Police union, family of Eric Logan react to special prosecutor appointment
SOUTH BEND, Ind. — Court documents show Ripley County prosecutor named as the special prosecutor appointed to the June 16 officer-involved shooting in South Bend.
Ridley County Prosecutor Richard Hertel has accepted the court ordered appointment to take over the controversial case. In June, St. Joseph County Prosecutor Ken Cotter requested the court appoint an outside prosecutor to avoid any ‘conflict of interest.’
“If it’s got to go through another prosecutor for that to happen,” said Harvey Mills, president of Fraternal Order of Police #36. “We’re all in favor.”
FOP #36 remains confident in South Bend Police Sergeant Ryan O’ Neill. O’Neill claims on June 16 that Eric Logan, who was accused of breaking into cars in downtown South Bend, did the following:
- Approached O’Neill with a knife,
- Ignored O’Neill’s demands to drop the knife.
O’Neill claims he had to shoot Logan because he threatened him with the weapon.
“The evidence will clearly show that this shooting was justified in self-defense of that officer,” said Mills.
The attorney for the Logan Family, Brian Coffman, said with Ripley County almost four hours from South Bend the investigation won’t be led by someone who could be swayed. He said the family wants an independent source to investigate the case.
“And give answers to what we all have questions for,” Coffman said.
The Logan family is suing the City of South Bend and Sgt. O’Neill. On Tuesday, FOP #36 launched a fundraising page to cover O’Neill’s legal fees.
By Wednesday night, the page had passed $60,000. Mills said the support locally and nationally is overwhelming.
However, Coffman claims that according to Indiana Code 3413-4 ‘Civil Rights claims against public employees,’ O’Neill will be defended by the city attorney in this civil lawsuit.
In the civil suit, the City will defend itself and Sgt. O’Neill. However, if South Bend Police Chief Scott Ruszkowski recommends termination or Sgt. O’Neill is criminally charged, he will have to pay for an attorney.

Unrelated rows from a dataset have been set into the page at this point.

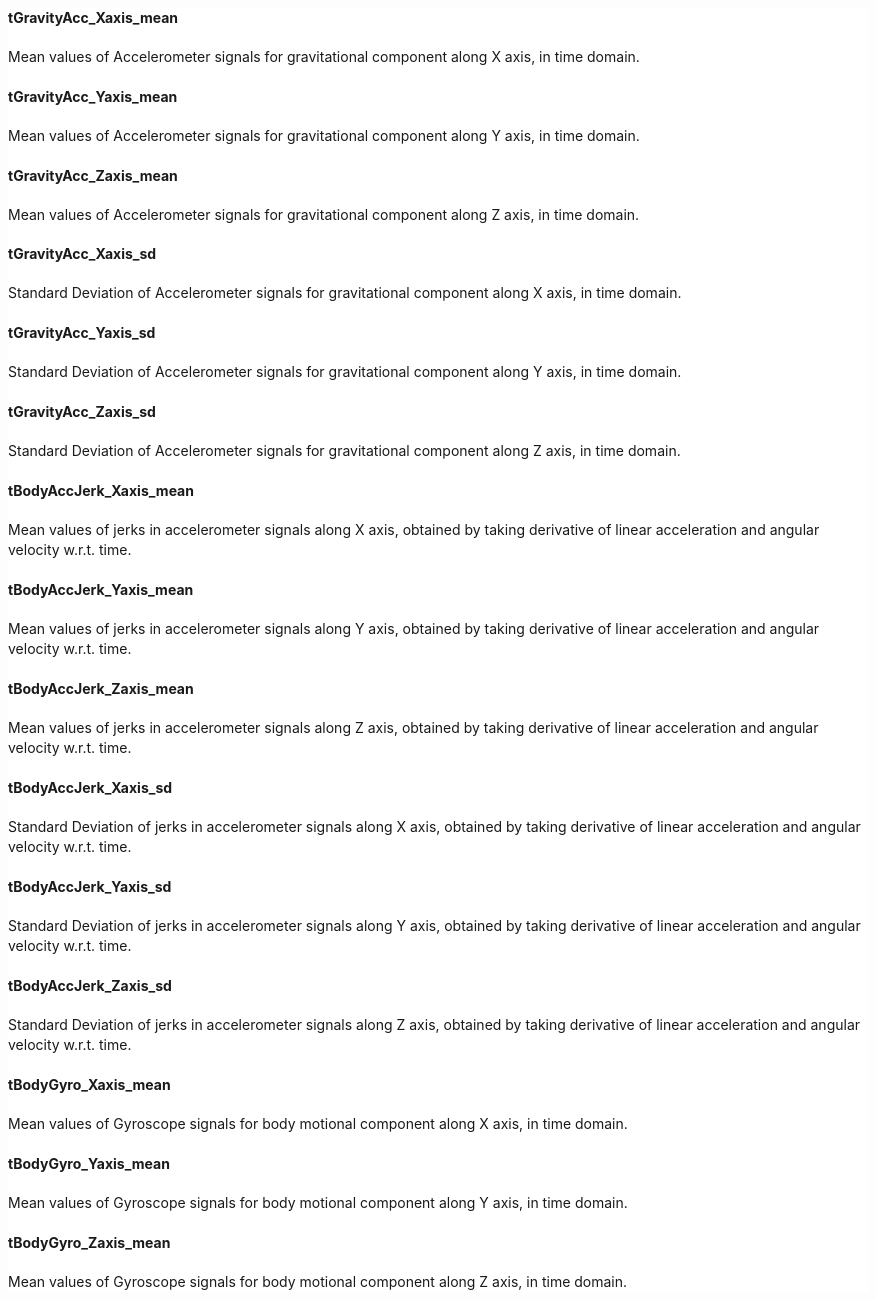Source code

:#### tGravityAcc_Xaxis_mean
Mean values of Accelerometer signals for gravitational component along X axis, in time domain.

#### tGravityAcc_Yaxis_mean
Mean values of Accelerometer signals for gravitational component along Y axis, in time domain.

#### tGravityAcc_Zaxis_mean
Mean values of Accelerometer signals for gravitational component along Z axis, in time domain.

#### tGravityAcc_Xaxis_sd
Standard Deviation of Accelerometer signals for gravitational component along X axis, in time domain.

#### tGravityAcc_Yaxis_sd
Standard Deviation of Accelerometer signals for gravitational component along Y axis, in time domain.

#### tGravityAcc_Zaxis_sd
Standard Deviation of Accelerometer signals for gravitational component along Z axis, in time domain.

#### tBodyAccJerk_Xaxis_mean
Mean values of jerks in accelerometer signals along X axis, obtained by taking derivative of linear acceleration and angular velocity w.r.t. time.

#### tBodyAccJerk_Yaxis_mean
Mean values of jerks in accelerometer signals along Y axis, obtained by taking derivative of linear acceleration and angular velocity w.r.t. time.

#### tBodyAccJerk_Zaxis_mean
Mean values of jerks in accelerometer signals along Z axis, obtained by taking derivative of linear acceleration and angular velocity w.r.t. time.

#### tBodyAccJerk_Xaxis_sd
Standard Deviation of jerks in accelerometer signals along X axis, obtained by taking derivative of linear acceleration and angular velocity w.r.t. time.

#### tBodyAccJerk_Yaxis_sd
Standard Deviation of jerks in accelerometer signals along Y axis, obtained by taking derivative of linear acceleration and angular velocity w.r.t. time.

#### tBodyAccJerk_Zaxis_sd
Standard Deviation of jerks in accelerometer signals along Z axis, obtained by taking derivative of linear acceleration and angular velocity w.r.t. time.

#### tBodyGyro_Xaxis_mean
Mean values of Gyroscope signals for body motional component along X axis, in time domain.

#### tBodyGyro_Yaxis_mean
Mean values of Gyroscope signals for body motional component along Y axis, in time domain.

#### tBodyGyro_Zaxis_mean
Mean values of Gyroscope signals for body motional component along Z axis, in time domain.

Coffman called the police union’s fundraising efforts ‘propaganda.’
“To try and get a narrative that supports this officer’s conduct, when we don’t even know what happened that night,” Coffman said.
ABC 57 News reached out to Special Prosecutor Hertel on Wednesday. The founder of ‘Blackativist,’ a local activist group, said the appointment meets the demands of the community.
“I don’t know a whole lot about this person who’s assigned,” said Jorden Giger. “But we do want to let the process just sort of unfold on its own.”
On July 13, Giger's group will host a rally at the Jon R. Hunt Plaza in Downtown South Bend to raise awareness about police and community relations.
According to a state website, before becoming the county prosecutor, Hertel was a criminal defense attorney. Three years ago, reports show he requested special prosecutors for two investigations in his county due to conflicts of interests.
It’s unclear if Hertel has taken on a case like the case of Eric Logan and Sgt. O’Neill.